EXERCISE TASK - Render every line of the entries below as a JSON list of strings, one string per line, leaving out blank lines.

ENTRIES SHOWN -
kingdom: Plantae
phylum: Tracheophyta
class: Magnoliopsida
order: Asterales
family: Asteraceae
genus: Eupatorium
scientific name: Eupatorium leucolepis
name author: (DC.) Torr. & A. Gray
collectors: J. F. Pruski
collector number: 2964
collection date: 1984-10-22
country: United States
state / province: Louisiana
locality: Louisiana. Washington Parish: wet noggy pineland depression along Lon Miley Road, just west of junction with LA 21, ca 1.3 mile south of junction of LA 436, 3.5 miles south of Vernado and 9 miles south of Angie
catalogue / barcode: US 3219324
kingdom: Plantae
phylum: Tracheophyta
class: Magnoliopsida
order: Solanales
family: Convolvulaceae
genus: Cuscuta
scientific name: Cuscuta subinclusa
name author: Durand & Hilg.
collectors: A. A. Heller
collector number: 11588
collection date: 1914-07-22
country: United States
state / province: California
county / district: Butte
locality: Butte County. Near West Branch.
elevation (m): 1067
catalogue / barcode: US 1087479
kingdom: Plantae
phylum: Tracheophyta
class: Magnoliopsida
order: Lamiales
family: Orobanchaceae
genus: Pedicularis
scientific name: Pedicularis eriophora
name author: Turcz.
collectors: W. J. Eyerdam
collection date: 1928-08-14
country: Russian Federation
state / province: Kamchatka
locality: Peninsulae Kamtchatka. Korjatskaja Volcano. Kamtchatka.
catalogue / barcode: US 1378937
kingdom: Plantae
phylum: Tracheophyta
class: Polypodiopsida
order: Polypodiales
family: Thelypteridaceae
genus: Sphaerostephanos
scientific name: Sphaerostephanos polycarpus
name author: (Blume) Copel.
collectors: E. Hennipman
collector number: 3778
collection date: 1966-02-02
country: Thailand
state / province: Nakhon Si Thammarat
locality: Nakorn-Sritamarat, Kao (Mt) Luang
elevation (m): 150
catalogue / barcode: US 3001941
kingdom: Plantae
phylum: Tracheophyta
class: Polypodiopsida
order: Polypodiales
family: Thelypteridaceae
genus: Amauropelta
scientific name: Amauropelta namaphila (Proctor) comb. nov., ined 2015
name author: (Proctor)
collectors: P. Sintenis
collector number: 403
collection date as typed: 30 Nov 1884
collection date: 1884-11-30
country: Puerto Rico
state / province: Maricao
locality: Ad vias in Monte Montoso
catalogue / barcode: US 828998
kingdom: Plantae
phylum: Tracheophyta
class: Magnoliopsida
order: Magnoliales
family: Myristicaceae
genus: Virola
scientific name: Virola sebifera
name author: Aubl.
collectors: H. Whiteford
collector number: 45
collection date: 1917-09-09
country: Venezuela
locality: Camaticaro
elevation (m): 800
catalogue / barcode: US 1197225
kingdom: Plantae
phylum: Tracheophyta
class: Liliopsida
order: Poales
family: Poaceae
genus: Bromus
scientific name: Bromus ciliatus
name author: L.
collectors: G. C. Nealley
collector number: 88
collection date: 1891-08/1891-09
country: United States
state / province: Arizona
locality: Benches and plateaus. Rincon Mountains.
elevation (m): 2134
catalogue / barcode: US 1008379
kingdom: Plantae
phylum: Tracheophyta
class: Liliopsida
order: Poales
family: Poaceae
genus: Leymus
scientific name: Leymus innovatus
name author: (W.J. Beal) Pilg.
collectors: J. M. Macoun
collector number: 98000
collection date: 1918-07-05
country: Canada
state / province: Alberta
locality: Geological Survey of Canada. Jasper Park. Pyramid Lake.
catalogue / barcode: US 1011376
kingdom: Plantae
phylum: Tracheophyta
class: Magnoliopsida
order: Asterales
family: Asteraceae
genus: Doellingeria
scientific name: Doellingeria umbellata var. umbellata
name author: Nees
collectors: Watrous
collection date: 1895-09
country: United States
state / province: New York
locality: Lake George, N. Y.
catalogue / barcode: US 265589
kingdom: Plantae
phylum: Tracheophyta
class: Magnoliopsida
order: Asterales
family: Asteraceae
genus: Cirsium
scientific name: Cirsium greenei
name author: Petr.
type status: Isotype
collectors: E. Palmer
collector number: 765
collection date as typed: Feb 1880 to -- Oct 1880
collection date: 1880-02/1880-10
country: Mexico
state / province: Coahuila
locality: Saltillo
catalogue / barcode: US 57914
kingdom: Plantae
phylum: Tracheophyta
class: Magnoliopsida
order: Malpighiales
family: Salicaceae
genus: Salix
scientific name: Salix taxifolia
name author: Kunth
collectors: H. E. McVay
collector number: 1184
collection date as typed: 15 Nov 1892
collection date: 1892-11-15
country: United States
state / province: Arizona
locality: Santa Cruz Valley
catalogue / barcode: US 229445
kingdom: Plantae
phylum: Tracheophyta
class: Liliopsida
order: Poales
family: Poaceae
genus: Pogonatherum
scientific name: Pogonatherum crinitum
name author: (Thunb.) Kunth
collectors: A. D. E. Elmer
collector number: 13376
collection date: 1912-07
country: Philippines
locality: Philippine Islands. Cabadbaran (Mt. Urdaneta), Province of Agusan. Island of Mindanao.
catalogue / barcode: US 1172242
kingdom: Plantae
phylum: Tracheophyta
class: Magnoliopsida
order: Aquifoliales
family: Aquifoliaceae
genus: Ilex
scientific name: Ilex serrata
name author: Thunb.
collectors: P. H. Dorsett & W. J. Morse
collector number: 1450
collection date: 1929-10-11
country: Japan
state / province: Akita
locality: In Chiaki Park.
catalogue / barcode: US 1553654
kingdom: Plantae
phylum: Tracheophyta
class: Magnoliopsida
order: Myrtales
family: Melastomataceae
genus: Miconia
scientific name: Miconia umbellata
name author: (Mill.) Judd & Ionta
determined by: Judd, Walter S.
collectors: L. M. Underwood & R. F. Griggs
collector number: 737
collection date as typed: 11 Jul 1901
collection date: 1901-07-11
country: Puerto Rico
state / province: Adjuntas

OUTPUT FOR THIS TASK -
[
  "kingdom: Plantae",
  "phylum: Tracheophyta",
  "class: Magnoliopsida",
  "order: Asterales",
  "family: Asteraceae",
  "genus: Eupatorium",
  "scientific name: Eupatorium leucolepis",
  "name author: (DC.) Torr. & A. Gray",
  "collectors: J. F. Pruski",
  "collector number: 2964",
  "collection date: 1984-10-22",
  "country: United States",
  "state / province: Louisiana",
  "locality: Louisiana. Washington Parish: wet noggy pineland depression along Lon Miley Road, just west of junction with LA 21, ca 1.3 mile south of junction of LA 436, 3.5 miles south of Vernado and 9 miles south of Angie",
  "catalogue / barcode: US 3219324",
  "kingdom: Plantae",
  "phylum: Tracheophyta",
  "class: Magnoliopsida",
  "order: Solanales",
  "family: Convolvulaceae",
  "genus: Cuscuta",
  "scientific name: Cuscuta subinclusa",
  "name author: Durand & Hilg.",
  "collectors: A. A. Heller",
  "collector number: 11588",
  "collection date: 1914-07-22",
  "country: United States",
  "state / province: California",
  "county / district: Butte",
  "locality: Butte County. Near West Branch.",
  "elevation (m): 1067",
  "catalogue / barcode: US 1087479",
  "kingdom: Plantae",
  "phylum: Tracheophyta",
  "class: Magnoliopsida",
  "order: Lamiales",
  "family: Orobanchaceae",
  "genus: Pedicularis",
  "scientific name: Pedicularis eriophora",
  "name author: Turcz.",
  "collectors: W. J. Eyerdam",
  "collection date: 1928-08-14",
  "country: Russian Federation",
  "state / province: Kamchatka",
  "locality: Peninsulae Kamtchatka. Korjatskaja Volcano. Kamtchatka.",
  "catalogue / barcode: US 1378937",
  "kingdom: Plantae",
  "phylum: Tracheophyta",
  "class: Polypodiopsida",
  "order: Polypodiales",
  "family: Thelypteridaceae",
  "genus: Sphaerostephanos",
  "scientific name: Sphaerostephanos polycarpus",
  "name author: (Blume) Copel.",
  "collectors: E. Hennipman",
  "collector number: 3778",
  "collection date: 1966-02-02",
  "country: Thailand",
  "state / province: Nakhon Si Thammarat",
  "locality: Nakorn-Sritamarat, Kao (Mt) Luang",
  "elevation (m): 150",
  "catalogue / barcode: US 3001941",
  "kingdom: Plantae",
  "phylum: Tracheophyta",
  "class: Polypodiopsida",
  "order: Polypodiales",
  "family: Thelypteridaceae",
  "genus: Amauropelta",
  "scientific name: Amauropelta namaphila (Proctor) comb. nov., ined 2015",
  "name author: (Proctor)",
  "collectors: P. Sintenis",
  "collector number: 403",
  "collection date as typed: 30 Nov 1884",
  "collection date: 1884-11-30",
  "country: Puerto Rico",
  "state / province: Maricao",
  "locality: Ad vias in Monte Montoso",
  "catalogue / barcode: US 828998",
  "kingdom: Plantae",
  "phylum: Tracheophyta",
  "class: Magnoliopsida",
  "order: Magnoliales",
  "family: Myristicaceae",
  "genus: Virola",
  "scientific name: Virola sebifera",
  "name author: Aubl.",
  "collectors: H. Whiteford",
  "collector number: 45",
  "collection date: 1917-09-09",
  "country: Venezuela",
  "locality: Camaticaro",
  "elevation (m): 800",
  "catalogue / barcode: US 1197225",
  "kingdom: Plantae",
  "phylum: Tracheophyta",
  "class: Liliopsida",
  "order: Poales",
  "family: Poaceae",
  "genus: Bromus",
  "scientific name: Bromus ciliatus",
  "name author: L.",
  "collectors: G. C. Nealley",
  "collector number: 88",
  "collection date: 1891-08/1891-09",
  "country: United States",
  "state / province: Arizona",
  "locality: Benches and plateaus. Rincon Mountains.",
  "elevation (m): 2134",
  "catalogue / barcode: US 1008379",
  "kingdom: Plantae",
  "phylum: Tracheophyta",
  "class: Liliopsida",
  "order: Poales",
  "family: Poaceae",
  "genus: Leymus",
  "scientific name: Leymus innovatus",
  "name author: (W.J. Beal) Pilg.",
  "collectors: J. M. Macoun",
  "collector number: 98000",
  "collection date: 1918-07-05",
  "country: Canada",
  "state / province: Alberta",
  "locality: Geological Survey of Canada. Jasper Park. Pyramid Lake.",
  "catalogue / barcode: US 1011376",
  "kingdom: Plantae",
  "phylum: Tracheophyta",
  "class: Magnoliopsida",
  "order: Asterales",
  "family: Asteraceae",
  "genus: Doellingeria",
  "scientific name: Doellingeria umbellata var. umbellata",
  "name author: Nees",
  "collectors: Watrous",
  "collection date: 1895-09",
  "country: United States",
  "state / province: New York",
  "locality: Lake George, N. Y.",
  "catalogue / barcode: US 265589",
  "kingdom: Plantae",
  "phylum: Tracheophyta",
  "class: Magnoliopsida",
  "order: Asterales",
  "family: Asteraceae",
  "genus: Cirsium",
  "scientific name: Cirsium greenei",
  "name author: Petr.",
  "type status: Isotype",
  "collectors: E. Palmer",
  "collector number: 765",
  "collection date as typed: Feb 1880 to -- Oct 1880",
  "collection date: 1880-02/1880-10",
  "country: Mexico",
  "state / province: Coahuila",
  "locality: Saltillo",
  "catalogue / barcode: US 57914",
  "kingdom: Plantae",
  "phylum: Tracheophyta",
  "class: Magnoliopsida",
  "order: Malpighiales",
  "family: Salicaceae",
  "genus: Salix",
  "scientific name: Salix taxifolia",
  "name author: Kunth",
  "collectors: H. E. McVay",
  "collector number: 1184",
  "collection date as typed: 15 Nov 1892",
  "collection date: 1892-11-15",
  "country: United States",
  "state / province: Arizona",
  "locality: Santa Cruz Valley",
  "catalogue / barcode: US 229445",
  "kingdom: Plantae",
  "phylum: Tracheophyta",
  "class: Liliopsida",
  "order: Poales",
  "family: Poaceae",
  "genus: Pogonatherum",
  "scientific name: Pogonatherum crinitum",
  "name author: (Thunb.) Kunth",
  "collectors: A. D. E. Elmer",
  "collector number: 13376",
  "collection date: 1912-07",
  "country: Philippines",
  "locality: Philippine Islands. Cabadbaran (Mt. Urdaneta), Province of Agusan. Island of Mindanao.",
  "catalogue / barcode: US 1172242",
  "kingdom: Plantae",
  "phylum: Tracheophyta",
  "class: Magnoliopsida",
  "order: Aquifoliales",
  "family: Aquifoliaceae",
  "genus: Ilex",
  "scientific name: Ilex serrata",
  "name author: Thunb.",
  "collectors: P. H. Dorsett & W. J. Morse",
  "collector number: 1450",
  "collection date: 1929-10-11",
  "country: Japan",
  "state / province: Akita",
  "locality: In Chiaki Park.",
  "catalogue / barcode: US 1553654",
  "kingdom: Plantae",
  "phylum: Tracheophyta",
  "class: Magnoliopsida",
  "order: Myrtales",
  "family: Melastomataceae",
  "genus: Miconia",
  "scientific name: Miconia umbellata",
  "name author: (Mill.) Judd & Ionta",
  "determined by: Judd, Walter S.",
  "collectors: L. M. Underwood & R. F. Griggs",
  "collector number: 737",
  "collection date as typed: 11 Jul 1901",
  "collection date: 1901-07-11",
  "country: Puerto Rico",
  "state / province: Adjuntas"
]